‘’Biodiversity starts in the distant past and it points toward the future’’ – Frans Lanting
Rhine river might be famous for the legendary Rheingold, but that is not the only treasure that this river holds. Tidal wetlands in the Netherlands, protected nature reserves in Germany and France and flawless Alpine Lake in Switzerland – these are just some examples of the natural beauty sites that host marvellous biodiverse ecosystems, waiting to be experienced on the EuroVelo 15 – Rhine Cycle Route.
Lake Toma – Pristine waters among the clouds
At the start of your cycling journey high in the majestic Swiss Alps, you are greeted by the wonderful sight of Lake Toma, which is considered to be the source of the River Rhine. From the Oberalp Pass a 90-minute hike on marked paths leads to the lake, which lies beneath the Piz Badus. In July, cuckoo flowers, gentian, alpine roses, marguerites, and white cotton grass grow whilst sweet-smelling martagon lilies bloom along the path and lakeshore with goats grazing on the surrounding slopes. The lake is listed as one of Switzerland's natural sights of national importance.
Ile de Rhinau Nature Reserve – ‘’European jungle’’
On the way to the north a marvellous sight emerges - Ile de Rhinau, a patchwork of forests, grasslands, and wetland environments. The diverse landscapes feature various biotopes, making the Nature Reserve home to a high number of rare plant and animal species. Flooded each season when the Rhine bursts its banks, Rhinau island offers a diverse and well-preserved natural habitat that is regenerated by the seasonal flooding of the river.

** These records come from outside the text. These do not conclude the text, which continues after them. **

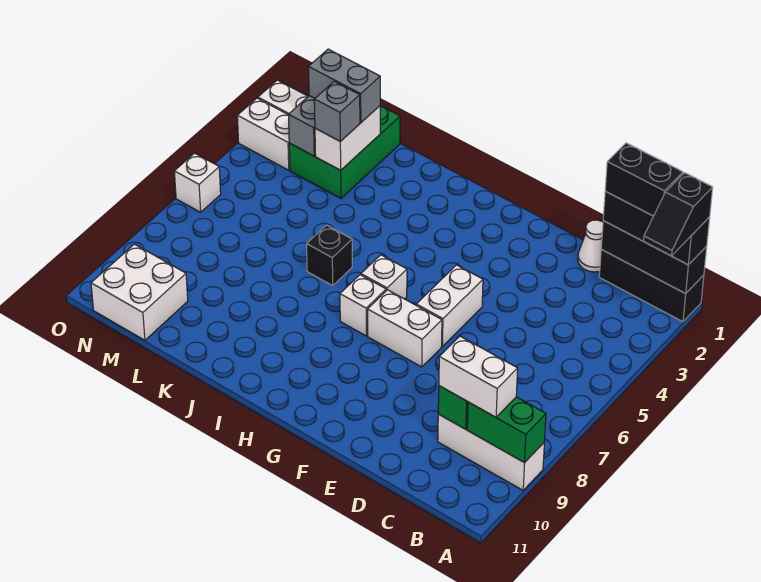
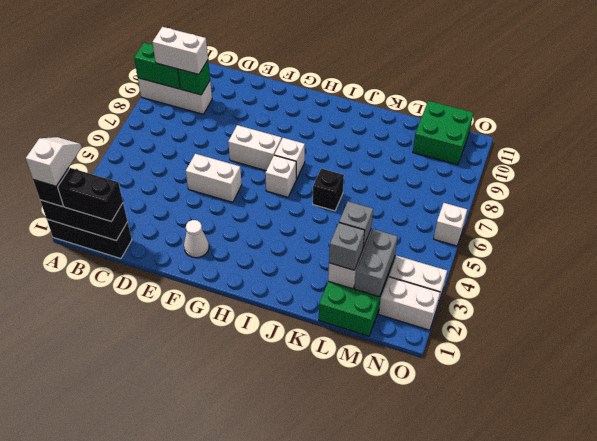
black 1x2 slope [644,173,713,256] -> white 1x2 slope [26,137,82,186]
black 1x2 brick [605,143,683,216] -> none
white 1x1 cone [578,220,603,272] -> white 1x1 cone moved to [184,220,209,258]
white 1x2 brick [416,265,483,346] -> white 1x2 brick turned to [186,154,242,202]
grey 1x2 brick [309,49,380,123] -> grey 1x1 brick [329,223,365,270]
white 2x2 brick [91,244,188,340] -> green 2x2 brick [413,101,473,165]

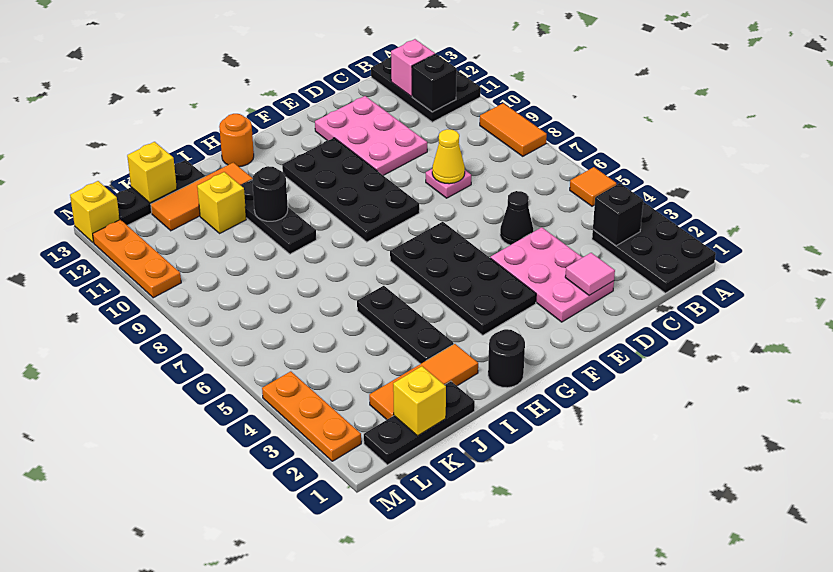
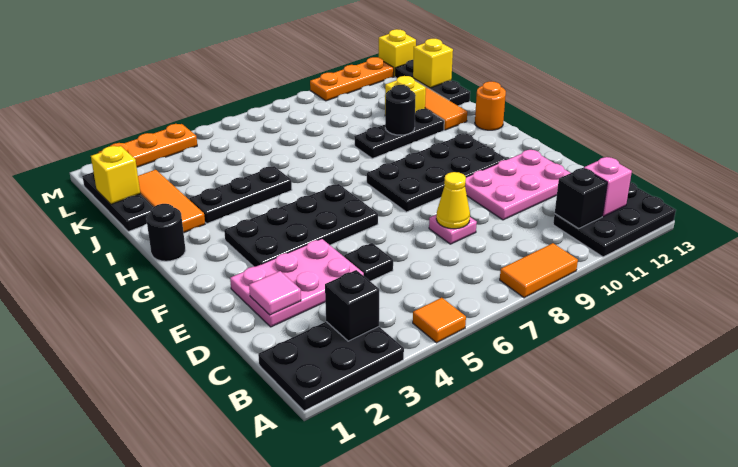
black 1x1 cone [500,191,533,245] -> black 1x1 plate [344,243,393,281]

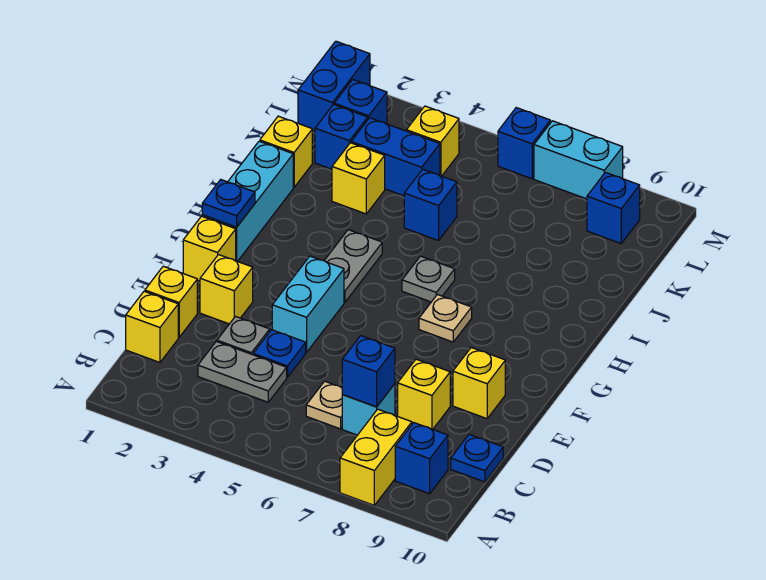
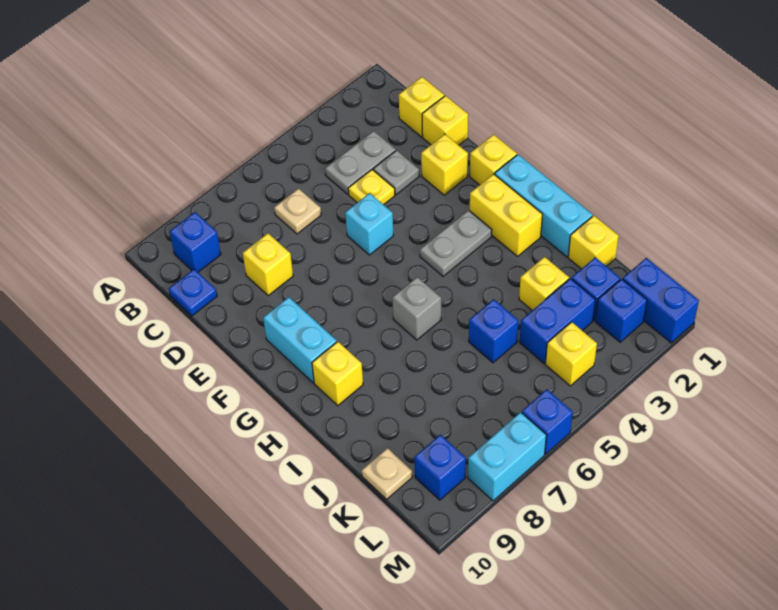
yellow 1x2 brick [340,409,412,505] -> yellow 1x2 brick moved to [470,174,542,256]
cyan 1x1 brick [342,384,395,435] -> cyan 1x1 brick moved to [345,193,393,255]
blue 1x1 brick [342,336,395,407] -> none
blue 1x1 plate [253,330,306,377] -> yellow 1x1 plate [348,170,395,205]
cyan 1x2 brick [272,256,344,352] -> cyan 1x2 brick moved to [263,297,337,383]
yellow 1x1 brick [453,348,505,419] -> yellow 1x1 brick moved to [312,342,363,406]
blue 1x1 plate [202,180,255,227] -> none
grey 1x2 plate [324,230,382,302] -> grey 1x2 plate turned to [420,210,492,276]
tan 1x1 plate [419,294,472,342] -> tan 1x1 plate moved to [362,448,412,499]
grey 1x1 plate [402,256,455,302] -> grey 1x1 brick [392,277,441,340]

With 500 species of plants, dozens of different types of mushrooms, countless mosses and impressive creepers (clematis, ivy, etc.), the Rhine forest rightfully bears the title of “European jungle”. The Rhinau island and its neighbouring reserve Taubergiessen in Germany are famous for their focus on the protection of the birds that migrate there for winter. On average, 5,300 waterfowl spend January on the waterways around the island. Around 140 species of birds, 39 species of dragonflies, more than 85 species of wild bees and wasps, 26 species of fish, several amphibians, butterflies, and molluscs, as well as wild boar, roe deer, foxes, badgers, bats, etc. prove that the diverse life is out in full force on the island. This is explained by the fact that the area is a real patchwork of different environments, often closely connected to the water.
Sauer Delta Nature Reserve – Skies full of birds
Continuing your cycle travel along the Rhine, and crossing into France, you will make your way to the Sauer Delta Nature Reserve which protects a rich and diverse mosaic of Rhineland natural environments. The territory of 486 hectares including a meander of the former main course of the Rhine is subject to fluctuations in water levels. During the floods, the river spreads throughout the site while the mudflats appear at low tide with their own procession of feeding birds. The surrounding environments are predominantly composed of alluvial forests. There is also a large area of wet meadows, interspersed with depressions and reed beds. The ornithological richness of the site has made its reputation. The avifauna has 183 species, 77 of which are nesting, including Bluethroat, Penduline Tit, Great Reed Warbler and, of course, the Black Kite, which finds its most important nesting area in Alsace.
Kühkopf-Knoblochsaue nature reserve in Riedstadt - Enchanting forests and black kite
Leaving behind France, and continuing your journey north, you will come across the Kühkopf-Knoblochsaue a Naturschutzgebiet (nature reserve), located in the Groß-Gerau district, Germany. It is the largest nature reserve in Hesse, part of the Hessian Ried between the river Rhine and the Hessische Bergstraße. The protected area contains riparian forests (Auwald or Aue), both Weichholzaue with typical Kopfweide and black poplar, and bottomland hardwood forest with oak, elm and aspen.
The Kühkopf area has a proud tradition of orchards, with plums, walnuts, a variety of apples and other fruit trees. The extended swamps of the floodplains, with grass, reed beds and trees, offer breeding places for many kinds of birds, as well as resting places for migrating birds. The symbol of the Kühkopf is the black kite. Deer, wild boars, foxes, frogs, and toads are common in the protected area. In spring, much of the forest floor is covered by wild garlic and many trees host mistletoes.
Biesbosch National Park – Beautiful labyrinth of rivers and creeks
As you near the end of your journey in the Netherlands, a site to be visited should be Biesbosch National Park – one of the largest national parks in the country and one of the last extensive areas of freshwater tidal wetlands in North-western Europe. The Biesbosch ('forest of sedges' or 'rushwoods') is comprised of a vast network of rivers and smaller creeks with islands. The vegetation is mostly willow forests, although wet grasslands and fields of reeds are common as well. The Biesbosch is an important wetland area for waterfowl and is rich in flora and fauna. It is especially important for migrating geese. It’s a wonderful place to walk, cycle or even canoe through the labyrinth of rivers and creeks.